Ensuite il fallut trouver les actrices : aucune vedette ne voulut risquer sa carrière en jouant une lesbienne. Patricia Charbonneau fut la première à être auditionnée et choisie. Puis Helen Shaver passa un test avec elle, bien que son entourage le lui déconseilla au prétexte qu'elle allait être grillée dans le milieu pour avoir joué un rôle comme ça.

Le tournage fut bouclé en un mois et il fallut recréer le casino dans une annexe désaffectée car l'établissement visé ne voulait pas être associé à cette histoire. La fameuse scène d'amour fut tournée à la toute fin avec le directeur photo et le perchiste comme seul technicien dans la pièce et il était stipulé que les actrices ne seraient pas filmées en-dessous de la taille.

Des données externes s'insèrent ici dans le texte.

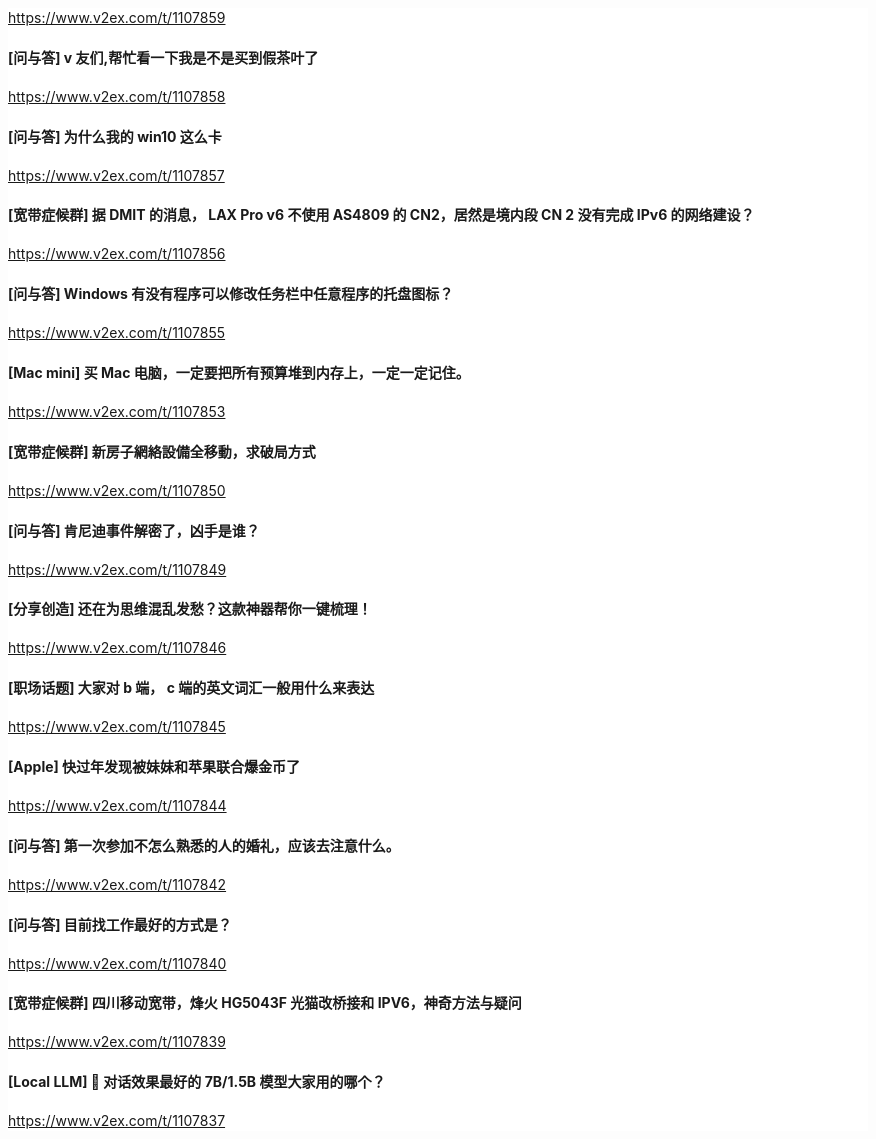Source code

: <span style="color: blue!80!green"><https://www.v2ex.com/t/1107859></span>

#### \[问与答\] v 友们,帮忙看一下我是不是买到假茶叶了

<span style="color: blue!80!green"><https://www.v2ex.com/t/1107858></span>

#### \[问与答\] 为什么我的 win10 这么卡

<span style="color: blue!80!green"><https://www.v2ex.com/t/1107857></span>

#### \[宽带症候群\] 据 DMIT 的消息， LAX Pro v6 不使用 AS4809 的 CN2，居然是境内段 CN 2 没有完成 IPv6 的网络建设？

<span style="color: blue!80!green"><https://www.v2ex.com/t/1107856></span>

#### \[问与答\] Windows 有没有程序可以修改任务栏中任意程序的托盘图标？

<span style="color: blue!80!green"><https://www.v2ex.com/t/1107855></span>

#### \[Mac mini\] 买 Mac 电脑，一定要把所有预算堆到内存上，一定一定记住。

<span style="color: blue!80!green"><https://www.v2ex.com/t/1107853></span>

#### \[宽带症候群\] 新房子網絡設備全移動，求破局方式

<span style="color: blue!80!green"><https://www.v2ex.com/t/1107850></span>

#### \[问与答\] 肯尼迪事件解密了，凶手是谁？

<span style="color: blue!80!green"><https://www.v2ex.com/t/1107849></span>

#### \[分享创造\] 还在为思维混乱发愁？这款神器帮你一键梳理！

<span style="color: blue!80!green"><https://www.v2ex.com/t/1107846></span>

#### \[职场话题\] 大家对 b 端， c 端的英文词汇一般用什么来表达

<span style="color: blue!80!green"><https://www.v2ex.com/t/1107845></span>

#### \[Apple\] 快过年发现被妹妹和苹果联合爆金币了

<span style="color: blue!80!green"><https://www.v2ex.com/t/1107844></span>

#### \[问与答\] 第一次参加不怎么熟悉的人的婚礼，应该去注意什么。

<span style="color: blue!80!green"><https://www.v2ex.com/t/1107842></span>

#### \[问与答\] 目前找工作最好的方式是？

<span style="color: blue!80!green"><https://www.v2ex.com/t/1107840></span>

#### \[宽带症候群\] 四川移动宽带，烽火 HG5043F 光猫改桥接和 IPV6，神奇方法与疑问

<span style="color: blue!80!green"><https://www.v2ex.com/t/1107839></span>

#### \[Local LLM\] 🦙 对话效果最好的 7B/1.5B 模型大家用的哪个？

<span style="color: blue!80!green"><https://www.v2ex.com/t/1107837></span>

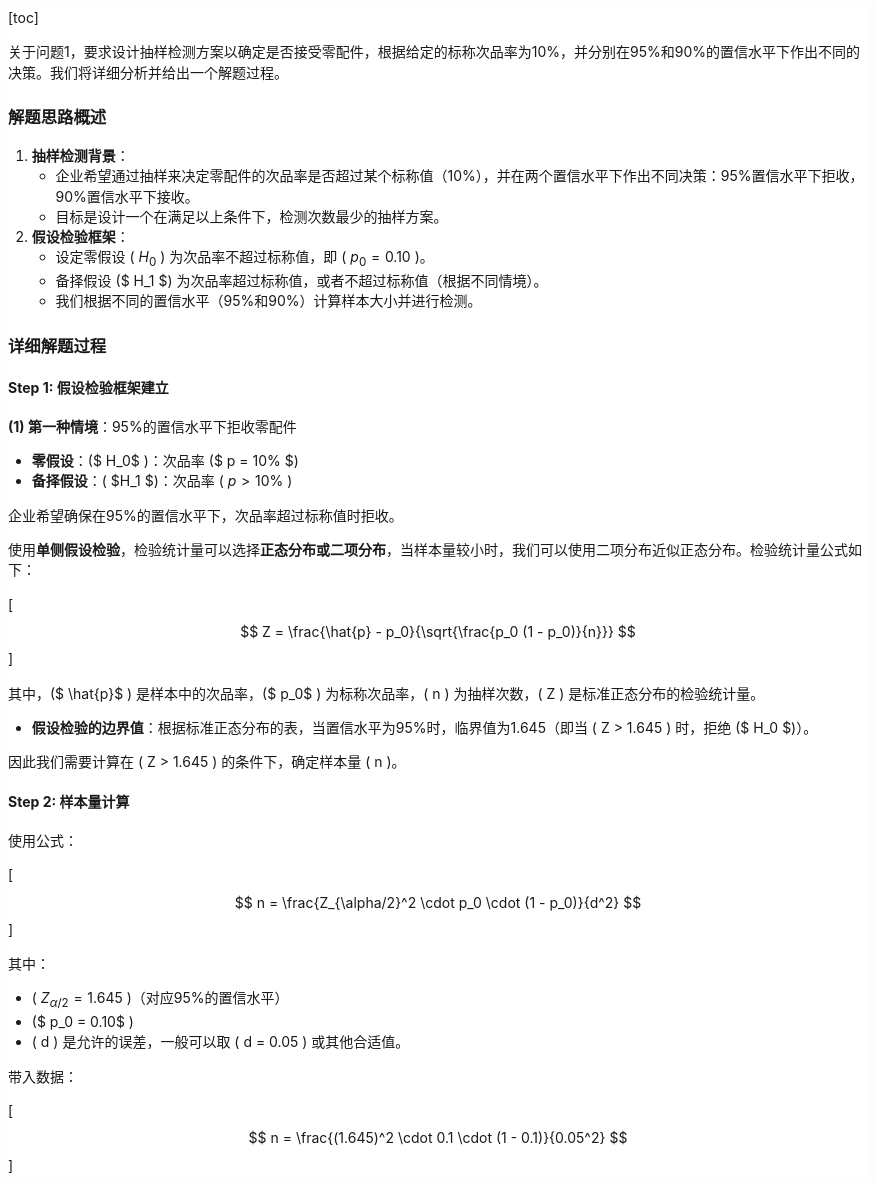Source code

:[toc]



关于问题1，要求设计抽样检测方案以确定是否接受零配件，根据给定的标称次品率为10%，并分别在95%和90%的置信水平下作出不同的决策。我们将详细分析并给出一个解题过程。

### 解题思路概述
1. **抽样检测背景**：
   - 企业希望通过抽样来决定零配件的次品率是否超过某个标称值（10%），并在两个置信水平下作出不同决策：95%置信水平下拒收，90%置信水平下接收。
   - 目标是设计一个在满足以上条件下，检测次数最少的抽样方案。
2. **假设检验框架**：
   - 设定零假设 \( $H_0$ \) 为次品率不超过标称值，即 \( $p_0 = 0.10$ \)。
   - 备择假设 \($ H_1 $\) 为次品率超过标称值，或者不超过标称值（根据不同情境）。
   - 我们根据不同的置信水平（95%和90%）计算样本大小并进行检测。

### 详细解题过程

#### Step 1: 假设检验框架建立

**(1) 第一种情境**：95%的置信水平下拒收零配件
- **零假设**：\($ H_0$ \)：次品率 \($ p = 10\% $\)
- **备择假设**：\( $H_1 $\)：次品率 \( $p > 10\%$ \)

企业希望确保在95%的置信水平下，次品率超过标称值时拒收。

使用**单侧假设检验**，检验统计量可以选择**正态分布或二项分布**，当样本量较小时，我们可以使用二项分布近似正态分布。检验统计量公式如下：

\[
$$
Z = \frac{\hat{p} - p_0}{\sqrt{\frac{p_0 (1 - p_0)}{n}}}
$$
\]

其中，\($ \hat{p}$ \) 是样本中的次品率，\($ p_0$ \) 为标称次品率，\( n \) 为抽样次数，\( Z \) 是标准正态分布的检验统计量。

- **假设检验的边界值**：根据标准正态分布的表，当置信水平为95%时，临界值为1.645（即当 \( Z > 1.645 \) 时，拒绝 \($ H_0 $\)）。

因此我们需要计算在 \( Z > 1.645 \) 的条件下，确定样本量 \( n \)。

#### Step 2: 样本量计算

使用公式：

\[
$$
n = \frac{Z_{\alpha/2}^2 \cdot p_0 \cdot (1 - p_0)}{d^2}
$$
\]

其中：
- \( $Z_{\alpha/2} = 1.645$ \)（对应95%的置信水平）
- \($ p_0 = 0.10$ \)
- \( d \) 是允许的误差，一般可以取 \( d = 0.05 \) 或其他合适值。

带入数据：

\[
$$
n = \frac{(1.645)^2 \cdot 0.1 \cdot (1 - 0.1)}{0.05^2}
$$
\]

Tout ça pour dire que, heureusement, les choses ont bien changé depuis mais que Desert Hearts fut un film pionnier. On était à des lieues de La Rumeur de William Wyler (1961) avec Audrey Hepburn et Shirley MacLaine... Aujourd'hui on peut intégrer des héroïnes lesbiennes à une comédie policière (Drive-Away Dolls) ou à un film noir (Love Lies Bleeding), sans que des actrices risquent d'être blacklistées pour ça. Même s'il y aura toujours des intégristes pour condamner ces longs métrages et la sexualité de leurs protagonistes.

Le livre de Jane Rule a été librement adapté par Natalie Cooper qui n'a pas hésité à couper de nombreuses scènes, à abandonner des intrigues secondaires. Pas seulement parce que cela aurait coûté plus cher, mais tout simplement parce qu'elle voulait se concentrer sur Vivian et Cay. La romancière trouva d'ailleurs le script "merveilleusement simplifié".

Et c'est cela qui séduit le plus, qui a le mieux vieilli : la narration est à la fois délicate et directe, l'histoire tient en peu de choses, les dialogues sont économes, et la mise en scène privilégie les moments brefs, souvent coupées par des fondus au noir. Mais Donna Deitch ne se cache pas derrière son petit doigt non plus. Simplement on sent qu'elle a coeur de ne pas choquer pour choquer, elle raconte ce qu'elle a dire avec tact, pudeur, retenue. Et c'est ce qui rend le point culminant du récit si fort et si beau. Comme je le disais plus haut, il ne faut pas regarder ça pour se rincer l'oeil, mais simplement comme une histoire d'amour, insérée ou pas dans un genre particulier, comme on le ferait avec un couple hétéro. 

Le jeu des actrices est impeccable, Patricia Charbonneau est très belle bien entendu mais jamais hyper-sexualisée, jamais montrée comme une espèce de fille irrésistiblement attirante. Helen Shaver apporte elle aussi beaucoup de nuances à Vivian, d'abord guindée, qui met beaucoup de temps à admettre les choses jusqu'à ne plus pouvoir objecter. Ces deux comédiennes ont ouvert la voie à Thelma & Louise, Bound, et toutes les romances gays féminines depuis.

Aujourd'hui Desert Hearts est devenue une pièce de musée, littéralement, puisque projeté au MOMA, mais aussi restaurée à l'occasion de sa sortie en Blu-Ray et sa copie originale confiée aux soins de la LGBT Preservation Film de l'UCLA. En 2016, Donna Deitch avait même lancé une campagne de financement participatif pour tourner une suite, mais qui n'a toujours pas vu le jour.